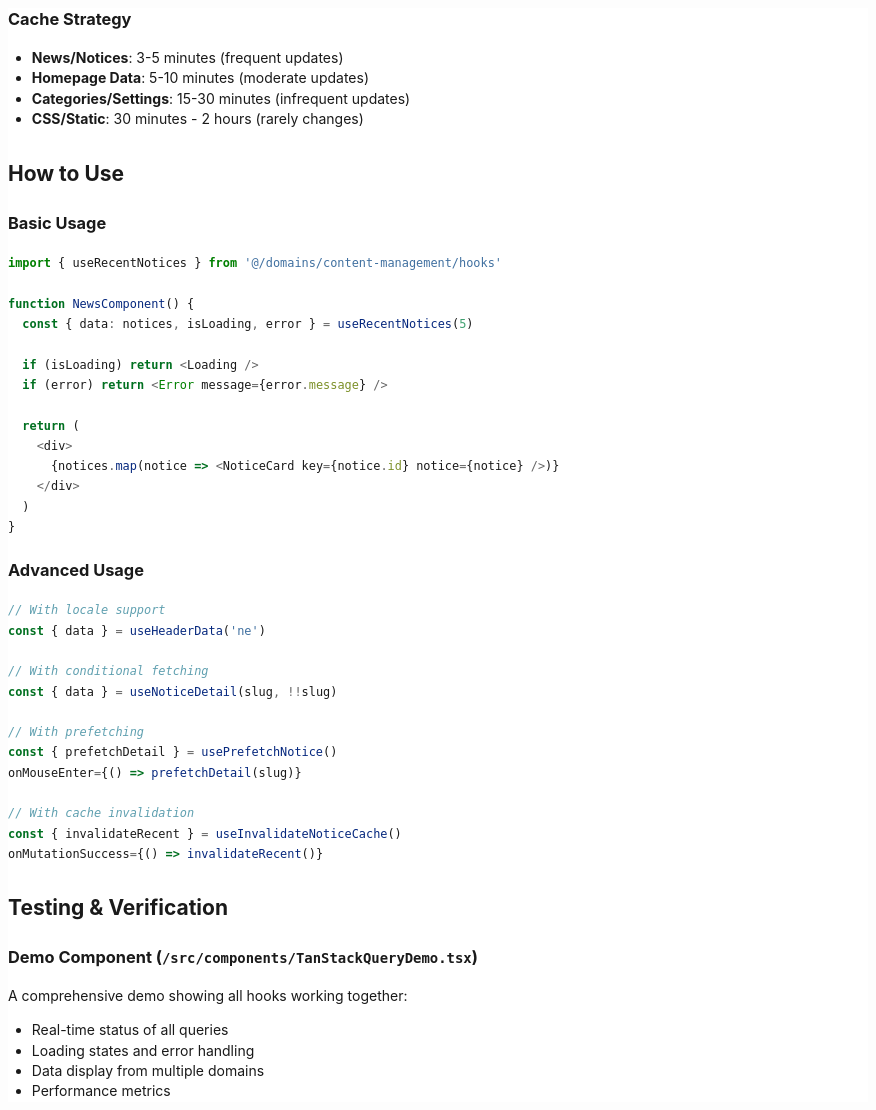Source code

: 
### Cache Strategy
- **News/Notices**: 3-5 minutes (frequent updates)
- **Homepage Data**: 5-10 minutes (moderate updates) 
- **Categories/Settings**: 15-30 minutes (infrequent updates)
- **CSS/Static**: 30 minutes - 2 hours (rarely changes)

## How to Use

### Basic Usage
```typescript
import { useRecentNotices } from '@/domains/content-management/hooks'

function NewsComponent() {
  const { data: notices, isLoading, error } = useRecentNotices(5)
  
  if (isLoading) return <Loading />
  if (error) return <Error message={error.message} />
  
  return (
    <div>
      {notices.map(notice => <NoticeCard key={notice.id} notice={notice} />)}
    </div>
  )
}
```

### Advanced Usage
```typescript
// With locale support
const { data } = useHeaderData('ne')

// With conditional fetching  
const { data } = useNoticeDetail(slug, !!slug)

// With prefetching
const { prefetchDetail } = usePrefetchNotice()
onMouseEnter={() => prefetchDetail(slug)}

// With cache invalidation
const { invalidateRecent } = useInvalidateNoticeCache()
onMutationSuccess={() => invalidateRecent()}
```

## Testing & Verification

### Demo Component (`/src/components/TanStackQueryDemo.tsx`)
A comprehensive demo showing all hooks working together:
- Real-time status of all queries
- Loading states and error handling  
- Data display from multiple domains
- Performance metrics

* * * * * * * * *

• [What you have to do]:
Return the records exactly as they stand, and drop every picture.

• [Result]:
Source code

: 
### Cache Strategy
- **News/Notices**: 3-5 minutes (frequent updates)
- **Homepage Data**: 5-10 minutes (moderate updates) 
- **Categories/Settings**: 15-30 minutes (infrequent updates)
- **CSS/Static**: 30 minutes - 2 hours (rarely changes)

## How to Use

### Basic Usage
```typescript
import { useRecentNotices } from '@/domains/content-management/hooks'

function NewsComponent() {
  const { data: notices, isLoading, error } = useRecentNotices(5)
  
  if (isLoading) return <Loading />
  if (error) return <Error message={error.message} />
  
  return (
    <div>
      {notices.map(notice => <NoticeCard key={notice.id} notice={notice} />)}
    </div>
  )
}
```

### Advanced Usage
```typescript
// With locale support
const { data } = useHeaderData('ne')

// With conditional fetching  
const { data } = useNoticeDetail(slug, !!slug)

// With prefetching
const { prefetchDetail } = usePrefetchNotice()
onMouseEnter={() => prefetchDetail(slug)}

// With cache invalidation
const { invalidateRecent } = useInvalidateNoticeCache()
onMutationSuccess={() => invalidateRecent()}
```

## Testing & Verification

### Demo Component (`/src/components/TanStackQueryDemo.tsx`)
A comprehensive demo showing all hooks working together:
- Real-time status of all queries
- Loading states and error handling  
- Data display from multiple domains
- Performance metrics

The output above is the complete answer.